Cuidados tras una endodoncia

Una endodoncia, es una de las prácticas odontológicas, por la que se pueden resolver problemas ocurridos en el interior de las piezas dentales, permitiendo observar obstrucciones…

Cuidados tras una endodoncia

Una endodoncia, es una de las prácticas odontológicas, por la que se pueden resolver problemas ocurridos en el interior de las piezas dentales, permitiendo observar obstrucciones o infecciones sin el requerimiento de extraerlos. Las endodoncias, tienen como finalidad, eliminar aquello dañado y limpiar la zona interna de las piezas dentales. El origen de los problemas ocasionados en estas zonas, pueden deberse a caries, a empastes mal realizados, patologías previas o por filtrados que hayan causado daños en el nervio dental.

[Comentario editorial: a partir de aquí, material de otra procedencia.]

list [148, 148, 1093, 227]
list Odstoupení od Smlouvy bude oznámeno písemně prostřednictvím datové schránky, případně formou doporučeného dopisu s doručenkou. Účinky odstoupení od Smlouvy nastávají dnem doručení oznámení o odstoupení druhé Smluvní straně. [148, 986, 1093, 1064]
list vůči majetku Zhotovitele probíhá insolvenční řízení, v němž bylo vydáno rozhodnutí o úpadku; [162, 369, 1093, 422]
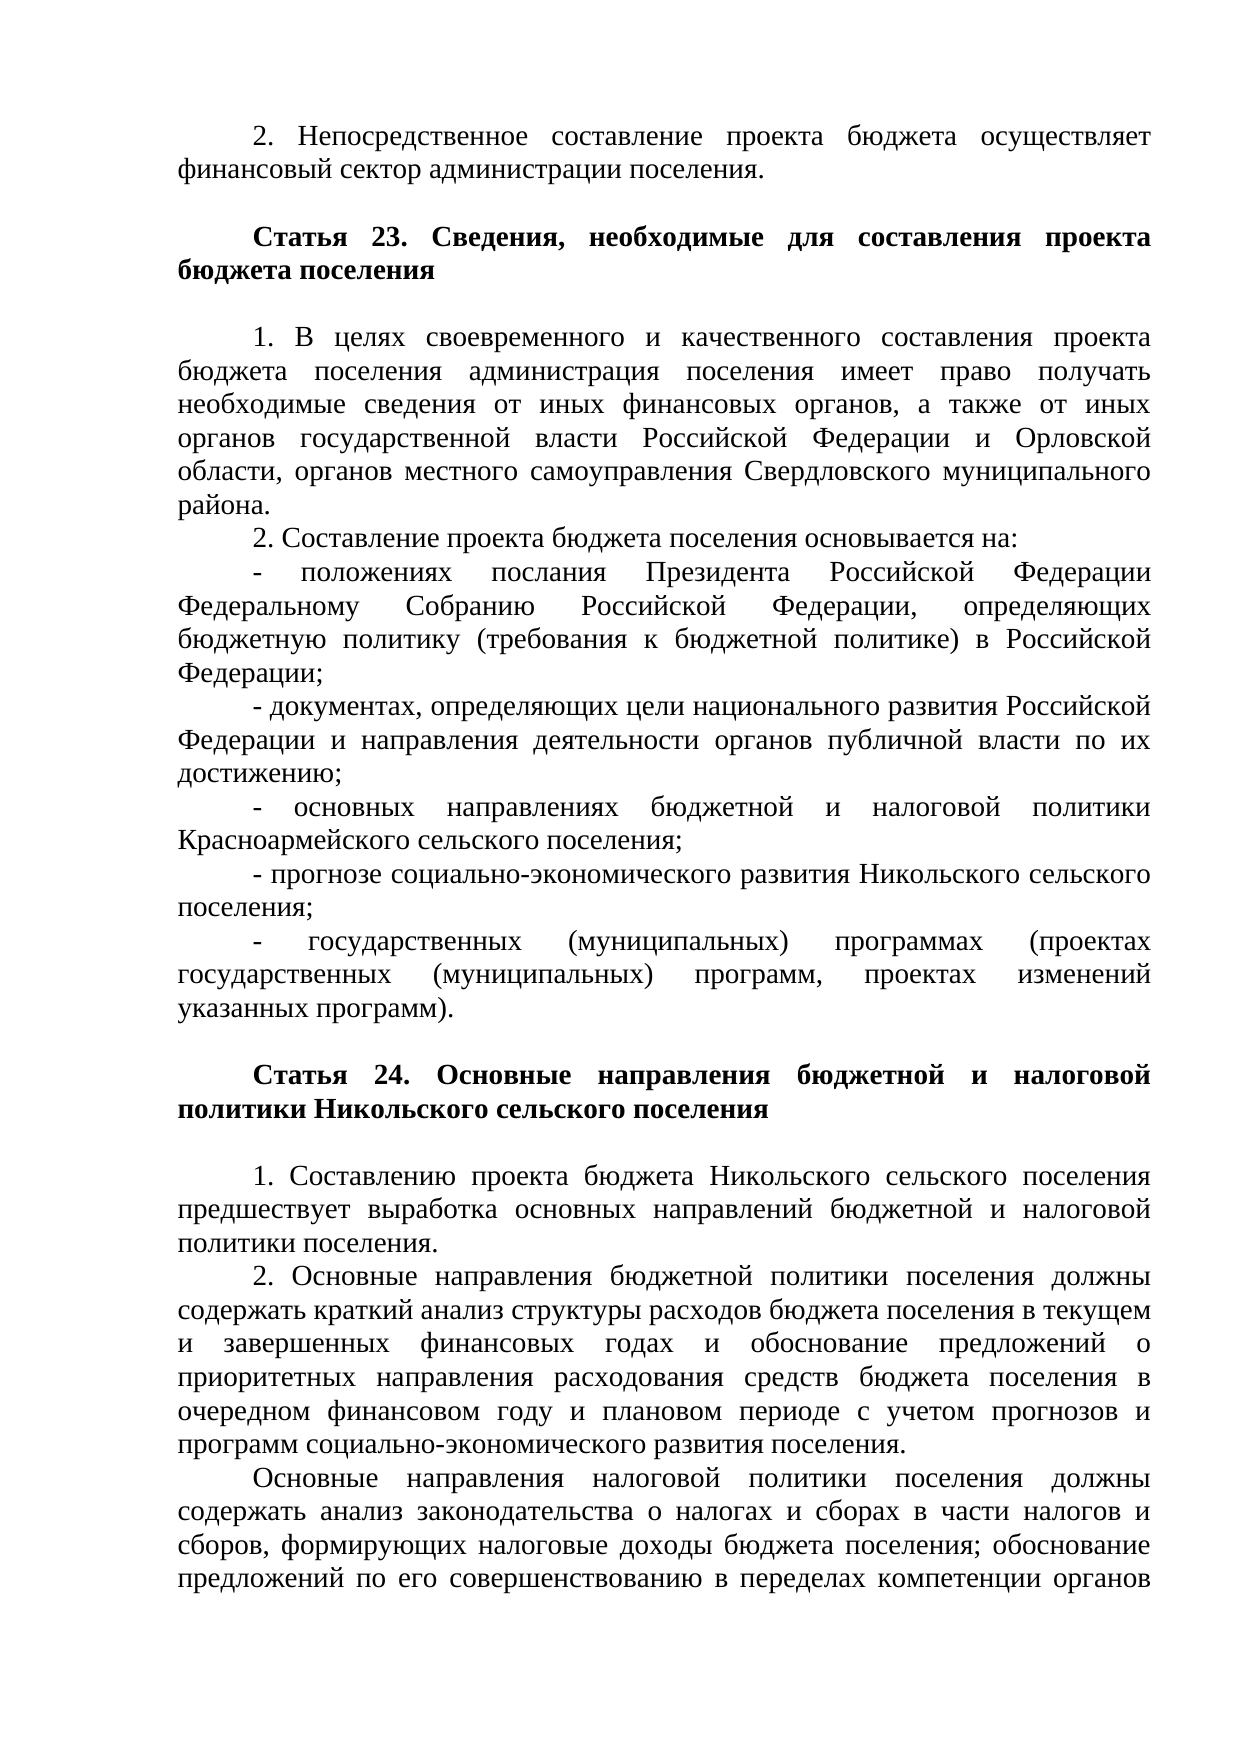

Para saber si necesitamos la realización de una endodoncia, podemos fijarnos en algunos síntomas y molestias, como los siguientes:

  • Dolor localizado en un diente en concreto o en zonas vecinas. Este dolor puede presentarse de forma constante, intermitente, al masticar e incluso, con diferentes intensidades.
  • Cambio en el color de la corona dental.
  • Hinchazón en la zona.
  • Sensibilidad al frío o al calor.
  • Aparición de abscesos o fístulas.

Es importante que si se observa alguno de los síntomas anteriores, se visite a un dentista lo más pronto posible, ya que de esta forma, se encontrará una solución inmediata, que evite problemas y complicaciones de mayor gravedad. Las endodoncias, se realizan en dientes concretos y el material empleado, puede ser distinto según la edad de las piezas dentales y su estado.

Al someternos a este tipo de tratamiento y al finalizarlo, debemos tener en cuenta una serie de cuidados, ya que ayudarán a que los tejidos se recuperen mejor y el posoperatorio, sea más llevadero. Estos son algunos de esos cuidados que debemos emplear, para favorecer el éxito del tratamiento:

  • No morder alimentos pegajosos, duros o chicles.
  • Ser precavidos con el hilo dental, para no retirar el material de relleno.
  • No masticar mientras la boca siga anestesiada, para evitar lesiones.
  • Mantener una correcta higiene dental, para evitar la acumulación de placa bacteriana.
  • Hacer uso de la medicación pautada por el dentista, para mejorar la recuperación.
  • Acudir a controles odontológicos, para mantener el tratamiento y cuidar el resto de la boca.

La mejor forma de no tener la necesidad de realizar este tipo de tratamientos o similares, es siempre la prevención, pues ésta nos ayudará a mantener una buena salud oral, con la ayuda de los dentistas en las revisiones necesarias para ello.